之后几天,陈实甫被捆成猪不得动弹,只能躺在板子上养伤等死。
苏源也很快将其抛诸脑后,在十五这天带亲娘和媳妇儿去集市溜达。
苏慧兰还是头一回去顺来集市,颇为好奇地问:“都说胡商手里有不少好东西,都是咱们靖朝没有的,是也不是?”
一家三口出门,只乘了一辆马车。
宋和璧并未在婆母跟前表现得与苏源太过亲近,而是选择坐在苏慧兰身畔,亲昵地挽着她的手臂。
“娘您甭听他们乱说,靖朝地大物博,好东西也是层出不穷。”
苏源紧随其后:“您反过来想,咱们有的说不准别的地儿都没有呢。”
苏慧兰看看儿子,又看看儿媳,一下就笑了:“是是是,是我狭隘了,我也是前几日在铺子上听人提了一嘴,说胡商手里的稀罕物多不胜数。”
苏源轻笑:“娘若实在感兴趣,待会儿我们陪您过去瞧瞧便是。”
苏慧兰并未推辞:“好。”
马车驶过街头,外面蓦地响起争吵声。
“朱蓉你给我出来,一个女人整日抛头露面做生意也就罢了,竟敢把丈夫一家告到官府,简直是吃了熊心豹子胆!”

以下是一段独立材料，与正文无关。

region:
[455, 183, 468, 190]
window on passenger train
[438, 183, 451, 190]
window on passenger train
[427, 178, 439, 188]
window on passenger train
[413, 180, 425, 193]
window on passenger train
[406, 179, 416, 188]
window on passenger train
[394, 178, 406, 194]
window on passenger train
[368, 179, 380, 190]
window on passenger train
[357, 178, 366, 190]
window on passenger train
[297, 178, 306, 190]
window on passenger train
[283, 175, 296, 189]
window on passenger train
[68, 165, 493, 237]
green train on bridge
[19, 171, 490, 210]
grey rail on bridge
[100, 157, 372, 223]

“不知三从四德为何物,像你这样的贱女人就该被沉塘!”
“别装缩头乌龟,赶紧给我出来,不然我就不客气了!”
叫喊声掺杂着零星脏话,从嘶哑的嗓子里蹦出,整条街都能听见。
“我劝你还是识相点,赶紧去官府把实甫和他爹娘接回来。”
“养外室怎么了,你是正妻,她又影响不到你的地位,光是善妒一条,你就犯了七出,理应是我家实甫休了你。”

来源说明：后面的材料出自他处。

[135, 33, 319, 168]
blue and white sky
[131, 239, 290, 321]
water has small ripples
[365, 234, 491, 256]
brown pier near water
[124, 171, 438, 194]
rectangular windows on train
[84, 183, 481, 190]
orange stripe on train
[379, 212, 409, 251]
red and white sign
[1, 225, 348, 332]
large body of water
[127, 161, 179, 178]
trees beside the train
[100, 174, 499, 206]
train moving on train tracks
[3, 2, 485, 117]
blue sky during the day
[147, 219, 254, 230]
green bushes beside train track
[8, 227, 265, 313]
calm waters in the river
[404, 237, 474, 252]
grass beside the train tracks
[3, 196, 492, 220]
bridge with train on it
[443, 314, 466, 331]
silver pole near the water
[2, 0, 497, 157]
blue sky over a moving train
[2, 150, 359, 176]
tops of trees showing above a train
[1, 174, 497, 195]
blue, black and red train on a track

这一筐痴心妄言,听得苏源三人像是吃了苍蝇,脸色难看得紧。
宋和璧撩起一点车帘往外看。
只见一群手拿棍棒的人堵在“朱宅”门口,和十多个小厮打扮的人两相对峙。
周遭挤满看热闹的人,议论不休。
她回过头:“夫君,这‘朱宅’会不会是朱蓉家啊?”
苏源面色冷沉:“十有八.九是了。”
“要不要咱们过去把人撵走?”
朱家的事儿在府城传得沸沸扬扬,苏慧兰也有所耳闻。
同时也知道儿媳打算让朱蓉来抚育所帮忙,故此出言提议。
苏源沉吟片刻:“陈正,把车停在朱家门口。”
陈正应一声,一勒缰绳调整方向。
小红踢踏着往前,哼哧着停在朱宅门口。
大家被突然出现的马车吓了一跳,看热闹的百姓忙不迭后退,陈实甫那边的人一脸不耐,朱家下人也是警惕的表情。
“光天化日之下,尔等为何来此闹事?”
清润儒雅的嗓音响起,众人伸长脖子,在看清对方那张脸后惊呼出声:“知府大人!”
陈家人一惊:“知、知府大人?”
苏源从他们身上一一扫过,像是带着冰锥的利箭,戳破他们的嚣张气焰。
“证据确凿,人证物证俱在,也是本官将陈实甫一家打入大牢。朱蓉乃受害者,尔等为何纠缠不休,口出恶言?”
陈家领头的黑壮男人后退两步,在利益引诱下还是壮着胆子开口:“大人,我家实甫是冤枉的啊,是朱蓉不愿意实甫把他那表妹养在外头,故意设计陷害他们!”